Ketentuan tentang cuti bagi perempuan yang haid dalam Undang-undang Nomor 13 Tahun 2003 memang tidak setegas sebagaimana yang pernah diatur dalam Pasal 13 Undang-undang Nomor 1 Tahun 1951 tentang Pernyataan Berlakunya Undang-undang Nomor 12 Tahun 1948 yang menyebutkan, pekerja perempuan berhak mendapat cuti haid pada hari pertama dan kedua haid, dengan tetap memberikan upah.
Pernah diatur dalam Undang-undang Nomor 1 Tahun 1951, pelanggaran terhadap ketentuan normatif – seperti hak cuti, termasuk cuti haid – dapat diberi sanksi pidana. Artinya, jika ada pekerja yang meminta cuti haid, namun perusahaan tidak memberikan, perusahaan itu dapat dikenakan sanksi pidana.
Sebaiknya kita memberikan perhatian yang serius mengenai cuti haid. Dari segi jenis pekerjaan, cuti haid sangat dibutuhkan oleh pekerja perempuan di pabrik. Aktifitas fisik yang intens, jam kerja yang panjang, dan suasana kerja yang tidak kondusif membuat cuti haid menjadi sangat penting bagi mereka. Apalagi mereka harus berdiri terus menerus minimal selama empat jam sampai waktu istirahat.

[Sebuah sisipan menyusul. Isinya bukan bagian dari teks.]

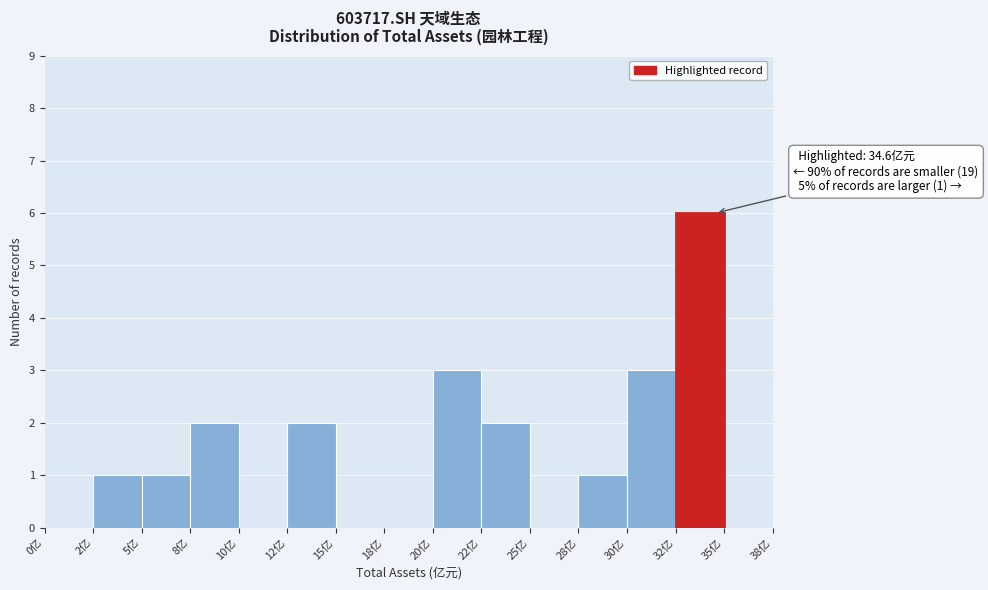

Reading right to left, list all the values displayed in this chart.

35亿=0	32亿=6	30亿=3	28亿=1	25亿=0	22亿=2	20亿=3	18亿=0	15亿=0	12亿=2	10亿=0	8亿=2	5亿=1	2亿=1	0亿=0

“Karena kondisi negara dunia ketiga yang relatif patriarkhi dan miskin, tidak ada yang bisa dilakukan untuk menolong pekerja perempuan, kecuali memberikan sedikit waktu untuk memikirkan tubuhnya,” demikian pernah dikatakan oleh Wiyanti, dari LBH APIK.
Bagi pekerja yang upahnya rendah dengan kondisi gizi yang buruk dan jam istirahat yang kurang, cuti haid menjadi sangat penting.
Apalagi, dengan kondisi konstruksi gender yang menepatkan perempuan–meskipun bekerja, tetap pekerja domestik–sehingga jam kerjanya lebih panjang dari pria. Dengan upah yang rendah, pekerja perempuan tidak dapat menggaji pembantu, sehingga lebih mengalami kelelahan karena harus melakukan semua pekerjaan sendirian.
Undang-undang Nomor 13 Tahun 2003 tidak mewajibkan adanya surat dokter bagi cuti haid, meskipun seringkali hal ini diberlakukan dengan alasan profesionalisme. Hak cuti haid sebagai hak normatif mestinya tetap diberikan oleh perusahaan, terlepas dari apakah hak itu akan digunakan atau tidak.
Jangan sampai atas nama profesionalisme dan produktifitas, hak manusiawi karyawan terabaikan.